# EXERCISE GOAL
Count up the lines below that include the string "AppController" and report the number by itself.

^^^^^^^^

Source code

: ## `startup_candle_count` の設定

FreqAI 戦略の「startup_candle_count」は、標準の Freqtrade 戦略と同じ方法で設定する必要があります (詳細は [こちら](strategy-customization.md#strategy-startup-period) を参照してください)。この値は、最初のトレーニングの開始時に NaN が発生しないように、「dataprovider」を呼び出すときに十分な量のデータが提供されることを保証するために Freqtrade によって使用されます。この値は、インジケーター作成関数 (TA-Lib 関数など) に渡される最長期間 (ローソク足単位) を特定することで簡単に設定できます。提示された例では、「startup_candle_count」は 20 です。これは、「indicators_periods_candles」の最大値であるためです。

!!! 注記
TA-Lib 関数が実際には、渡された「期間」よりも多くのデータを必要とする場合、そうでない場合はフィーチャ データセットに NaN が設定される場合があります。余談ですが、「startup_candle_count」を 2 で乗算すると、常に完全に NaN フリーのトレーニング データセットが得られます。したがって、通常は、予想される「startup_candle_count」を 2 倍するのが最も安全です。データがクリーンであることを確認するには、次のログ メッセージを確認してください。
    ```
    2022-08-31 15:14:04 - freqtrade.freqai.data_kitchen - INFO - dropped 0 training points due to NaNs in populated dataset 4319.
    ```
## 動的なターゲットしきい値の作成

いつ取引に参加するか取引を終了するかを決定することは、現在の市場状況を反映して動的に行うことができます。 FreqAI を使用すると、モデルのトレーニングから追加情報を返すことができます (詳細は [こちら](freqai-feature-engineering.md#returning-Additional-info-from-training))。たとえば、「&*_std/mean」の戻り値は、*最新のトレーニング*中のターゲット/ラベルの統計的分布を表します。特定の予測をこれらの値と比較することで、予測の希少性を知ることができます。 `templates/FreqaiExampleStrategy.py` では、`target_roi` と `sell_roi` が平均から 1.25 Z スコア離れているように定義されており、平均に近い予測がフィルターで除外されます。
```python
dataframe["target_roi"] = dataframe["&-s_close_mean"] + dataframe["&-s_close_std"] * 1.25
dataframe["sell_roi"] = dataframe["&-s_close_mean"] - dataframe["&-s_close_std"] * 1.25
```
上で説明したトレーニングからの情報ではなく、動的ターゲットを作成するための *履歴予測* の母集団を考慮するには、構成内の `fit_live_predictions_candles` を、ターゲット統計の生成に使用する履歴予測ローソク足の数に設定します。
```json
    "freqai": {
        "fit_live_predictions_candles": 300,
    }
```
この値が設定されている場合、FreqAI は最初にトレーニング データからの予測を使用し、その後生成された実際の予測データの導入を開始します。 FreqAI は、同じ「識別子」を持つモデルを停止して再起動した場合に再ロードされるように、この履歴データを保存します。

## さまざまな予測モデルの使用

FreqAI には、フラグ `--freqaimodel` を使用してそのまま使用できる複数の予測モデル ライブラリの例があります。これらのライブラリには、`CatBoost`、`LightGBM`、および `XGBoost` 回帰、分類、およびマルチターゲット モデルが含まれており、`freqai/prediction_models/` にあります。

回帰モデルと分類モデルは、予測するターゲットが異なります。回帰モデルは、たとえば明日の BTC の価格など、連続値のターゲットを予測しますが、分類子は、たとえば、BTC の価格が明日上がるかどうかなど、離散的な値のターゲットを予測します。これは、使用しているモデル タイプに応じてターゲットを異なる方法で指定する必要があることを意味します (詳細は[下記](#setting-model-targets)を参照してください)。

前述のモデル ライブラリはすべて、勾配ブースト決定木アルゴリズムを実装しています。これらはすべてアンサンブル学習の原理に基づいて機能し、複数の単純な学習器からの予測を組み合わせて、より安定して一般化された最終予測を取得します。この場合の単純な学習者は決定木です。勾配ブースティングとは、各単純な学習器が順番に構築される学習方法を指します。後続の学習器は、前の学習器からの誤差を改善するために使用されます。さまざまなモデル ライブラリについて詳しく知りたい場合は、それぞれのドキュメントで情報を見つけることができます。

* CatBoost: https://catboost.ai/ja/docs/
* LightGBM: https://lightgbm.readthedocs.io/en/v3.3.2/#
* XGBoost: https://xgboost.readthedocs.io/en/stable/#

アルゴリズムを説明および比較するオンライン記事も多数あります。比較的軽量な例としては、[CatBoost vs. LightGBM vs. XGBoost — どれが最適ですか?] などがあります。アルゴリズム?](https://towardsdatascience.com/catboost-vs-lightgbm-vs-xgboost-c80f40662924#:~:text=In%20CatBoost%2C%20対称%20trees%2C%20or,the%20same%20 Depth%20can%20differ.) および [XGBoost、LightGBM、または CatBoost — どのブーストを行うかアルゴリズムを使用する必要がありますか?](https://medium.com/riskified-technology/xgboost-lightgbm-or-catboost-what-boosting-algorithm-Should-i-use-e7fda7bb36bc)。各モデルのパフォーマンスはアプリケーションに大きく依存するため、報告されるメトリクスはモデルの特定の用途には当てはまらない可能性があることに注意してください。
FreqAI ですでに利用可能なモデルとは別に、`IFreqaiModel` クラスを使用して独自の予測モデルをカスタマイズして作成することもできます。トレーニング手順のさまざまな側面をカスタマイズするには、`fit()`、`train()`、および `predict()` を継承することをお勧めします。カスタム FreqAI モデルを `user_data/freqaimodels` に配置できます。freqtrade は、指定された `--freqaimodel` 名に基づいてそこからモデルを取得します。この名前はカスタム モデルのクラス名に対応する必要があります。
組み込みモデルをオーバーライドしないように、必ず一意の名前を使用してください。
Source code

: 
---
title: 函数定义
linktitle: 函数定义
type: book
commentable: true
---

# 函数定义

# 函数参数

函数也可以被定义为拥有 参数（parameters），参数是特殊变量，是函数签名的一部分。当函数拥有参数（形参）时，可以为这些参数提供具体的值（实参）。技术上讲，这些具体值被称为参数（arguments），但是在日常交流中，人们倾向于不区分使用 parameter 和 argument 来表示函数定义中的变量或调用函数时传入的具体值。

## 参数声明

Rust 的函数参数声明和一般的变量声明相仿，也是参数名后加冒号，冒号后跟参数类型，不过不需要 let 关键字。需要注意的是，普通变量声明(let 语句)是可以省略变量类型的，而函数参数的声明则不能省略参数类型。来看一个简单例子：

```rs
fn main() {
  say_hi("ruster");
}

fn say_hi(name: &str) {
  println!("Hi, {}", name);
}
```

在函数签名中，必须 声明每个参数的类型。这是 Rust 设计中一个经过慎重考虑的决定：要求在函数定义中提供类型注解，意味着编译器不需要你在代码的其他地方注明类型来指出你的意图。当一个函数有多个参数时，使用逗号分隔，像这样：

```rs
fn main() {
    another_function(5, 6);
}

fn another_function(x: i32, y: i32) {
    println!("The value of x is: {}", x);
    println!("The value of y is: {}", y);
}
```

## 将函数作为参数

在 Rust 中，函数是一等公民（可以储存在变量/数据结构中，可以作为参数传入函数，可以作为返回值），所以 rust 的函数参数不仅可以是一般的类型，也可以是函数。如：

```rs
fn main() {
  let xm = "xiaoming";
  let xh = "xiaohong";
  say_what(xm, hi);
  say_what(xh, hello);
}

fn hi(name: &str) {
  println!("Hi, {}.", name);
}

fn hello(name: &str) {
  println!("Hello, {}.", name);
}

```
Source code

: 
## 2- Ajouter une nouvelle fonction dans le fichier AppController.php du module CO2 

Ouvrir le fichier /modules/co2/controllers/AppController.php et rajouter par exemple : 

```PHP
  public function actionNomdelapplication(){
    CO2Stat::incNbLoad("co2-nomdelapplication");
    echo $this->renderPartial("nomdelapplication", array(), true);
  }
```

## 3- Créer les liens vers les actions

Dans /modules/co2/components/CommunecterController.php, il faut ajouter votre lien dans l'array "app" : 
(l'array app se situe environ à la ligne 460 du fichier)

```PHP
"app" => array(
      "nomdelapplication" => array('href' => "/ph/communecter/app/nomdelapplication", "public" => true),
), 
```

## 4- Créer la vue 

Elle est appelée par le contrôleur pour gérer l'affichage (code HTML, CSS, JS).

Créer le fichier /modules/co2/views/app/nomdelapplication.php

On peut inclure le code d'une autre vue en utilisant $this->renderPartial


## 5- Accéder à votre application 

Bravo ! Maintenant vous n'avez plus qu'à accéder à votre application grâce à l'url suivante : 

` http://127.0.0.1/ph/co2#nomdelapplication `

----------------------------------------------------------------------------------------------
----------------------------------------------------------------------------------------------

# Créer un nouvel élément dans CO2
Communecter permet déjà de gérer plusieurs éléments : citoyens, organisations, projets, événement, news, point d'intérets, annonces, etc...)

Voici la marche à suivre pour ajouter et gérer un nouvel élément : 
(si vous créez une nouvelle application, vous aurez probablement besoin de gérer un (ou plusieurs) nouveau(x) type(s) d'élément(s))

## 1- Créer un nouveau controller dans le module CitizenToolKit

^^^^^^^^

# ANSWER SPACE
2